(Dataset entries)

----------------

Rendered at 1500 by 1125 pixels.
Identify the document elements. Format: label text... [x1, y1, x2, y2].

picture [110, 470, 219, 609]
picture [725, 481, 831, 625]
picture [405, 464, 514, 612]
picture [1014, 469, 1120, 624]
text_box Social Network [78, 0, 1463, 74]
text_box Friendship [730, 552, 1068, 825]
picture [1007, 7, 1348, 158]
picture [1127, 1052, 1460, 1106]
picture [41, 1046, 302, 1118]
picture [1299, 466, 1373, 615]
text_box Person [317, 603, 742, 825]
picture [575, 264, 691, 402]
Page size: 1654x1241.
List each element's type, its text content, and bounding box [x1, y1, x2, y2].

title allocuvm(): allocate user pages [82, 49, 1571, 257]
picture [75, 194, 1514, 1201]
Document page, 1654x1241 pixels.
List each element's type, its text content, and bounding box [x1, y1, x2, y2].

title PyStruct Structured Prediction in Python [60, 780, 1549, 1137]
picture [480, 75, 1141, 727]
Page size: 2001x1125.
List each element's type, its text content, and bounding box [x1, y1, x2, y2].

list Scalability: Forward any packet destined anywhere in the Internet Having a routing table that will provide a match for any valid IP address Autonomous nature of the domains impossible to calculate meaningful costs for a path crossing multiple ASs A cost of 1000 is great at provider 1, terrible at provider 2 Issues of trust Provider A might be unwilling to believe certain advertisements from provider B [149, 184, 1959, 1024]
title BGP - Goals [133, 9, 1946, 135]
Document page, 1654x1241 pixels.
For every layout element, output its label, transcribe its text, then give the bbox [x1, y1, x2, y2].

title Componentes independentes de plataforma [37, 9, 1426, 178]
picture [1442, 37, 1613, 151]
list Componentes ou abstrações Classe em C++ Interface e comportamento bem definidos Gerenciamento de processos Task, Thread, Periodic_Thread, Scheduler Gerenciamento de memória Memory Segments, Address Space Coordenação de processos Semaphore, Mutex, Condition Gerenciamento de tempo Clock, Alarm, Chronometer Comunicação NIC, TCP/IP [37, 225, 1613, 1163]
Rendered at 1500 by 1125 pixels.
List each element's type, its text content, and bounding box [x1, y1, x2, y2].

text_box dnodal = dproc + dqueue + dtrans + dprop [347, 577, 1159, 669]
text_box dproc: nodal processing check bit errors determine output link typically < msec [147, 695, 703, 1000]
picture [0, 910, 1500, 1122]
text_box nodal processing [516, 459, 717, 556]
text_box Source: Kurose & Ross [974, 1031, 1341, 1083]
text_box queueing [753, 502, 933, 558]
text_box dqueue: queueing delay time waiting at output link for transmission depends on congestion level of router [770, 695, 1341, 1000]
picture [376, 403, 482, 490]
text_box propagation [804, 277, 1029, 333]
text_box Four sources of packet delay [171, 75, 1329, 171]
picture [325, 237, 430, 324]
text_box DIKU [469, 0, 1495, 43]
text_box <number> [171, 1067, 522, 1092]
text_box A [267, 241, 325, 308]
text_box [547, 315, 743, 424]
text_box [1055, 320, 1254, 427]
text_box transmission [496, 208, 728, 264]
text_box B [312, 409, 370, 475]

----------------

Change every occurrence of "bounding box" to "enclosing box" in all of the items above and reproduce them, leaving everything else the same.

Rendered at 1500 by 1125 pixels.
Identify the document elements. Format: label text... [x1, y1, x2, y2].

picture [110, 470, 219, 609]
picture [725, 481, 831, 625]
picture [405, 464, 514, 612]
picture [1014, 469, 1120, 624]
text_box Social Network [78, 0, 1463, 74]
text_box Friendship [730, 552, 1068, 825]
picture [1007, 7, 1348, 158]
picture [1127, 1052, 1460, 1106]
picture [41, 1046, 302, 1118]
picture [1299, 466, 1373, 615]
text_box Person [317, 603, 742, 825]
picture [575, 264, 691, 402]
Page size: 1654x1241.
List each element's type, its text content, and enclosing box [x1, y1, x2, y2].

title allocuvm(): allocate user pages [82, 49, 1571, 257]
picture [75, 194, 1514, 1201]
Document page, 1654x1241 pixels.
List each element's type, its text content, and enclosing box [x1, y1, x2, y2].

title PyStruct Structured Prediction in Python [60, 780, 1549, 1137]
picture [480, 75, 1141, 727]
Page size: 2001x1125.
List each element's type, its text content, and enclosing box [x1, y1, x2, y2].

list Scalability: Forward any packet destined anywhere in the Internet Having a routing table that will provide a match for any valid IP address Autonomous nature of the domains impossible to calculate meaningful costs for a path crossing multiple ASs A cost of 1000 is great at provider 1, terrible at provider 2 Issues of trust Provider A might be unwilling to believe certain advertisements from provider B [149, 184, 1959, 1024]
title BGP - Goals [133, 9, 1946, 135]
Document page, 1654x1241 pixels.
For every layout element, output its label, transcribe its text, then give the bbox [x1, y1, x2, y2].

title Componentes independentes de plataforma [37, 9, 1426, 178]
picture [1442, 37, 1613, 151]
list Componentes ou abstrações Classe em C++ Interface e comportamento bem definidos Gerenciamento de processos Task, Thread, Periodic_Thread, Scheduler Gerenciamento de memória Memory Segments, Address Space Coordenação de processos Semaphore, Mutex, Condition Gerenciamento de tempo Clock, Alarm, Chronometer Comunicação NIC, TCP/IP [37, 225, 1613, 1163]
Rendered at 1500 by 1125 pixels.
List each element's type, its text content, and enclosing box [x1, y1, x2, y2].

text_box dnodal = dproc + dqueue + dtrans + dprop [347, 577, 1159, 669]
text_box dproc: nodal processing check bit errors determine output link typically < msec [147, 695, 703, 1000]
picture [0, 910, 1500, 1122]
text_box nodal processing [516, 459, 717, 556]
text_box Source: Kurose & Ross [974, 1031, 1341, 1083]
text_box queueing [753, 502, 933, 558]
text_box dqueue: queueing delay time waiting at output link for transmission depends on congestion level of router [770, 695, 1341, 1000]
picture [376, 403, 482, 490]
text_box propagation [804, 277, 1029, 333]
text_box Four sources of packet delay [171, 75, 1329, 171]
picture [325, 237, 430, 324]
text_box DIKU [469, 0, 1495, 43]
text_box <number> [171, 1067, 522, 1092]
text_box A [267, 241, 325, 308]
text_box [547, 315, 743, 424]
text_box [1055, 320, 1254, 427]
text_box transmission [496, 208, 728, 264]
text_box B [312, 409, 370, 475]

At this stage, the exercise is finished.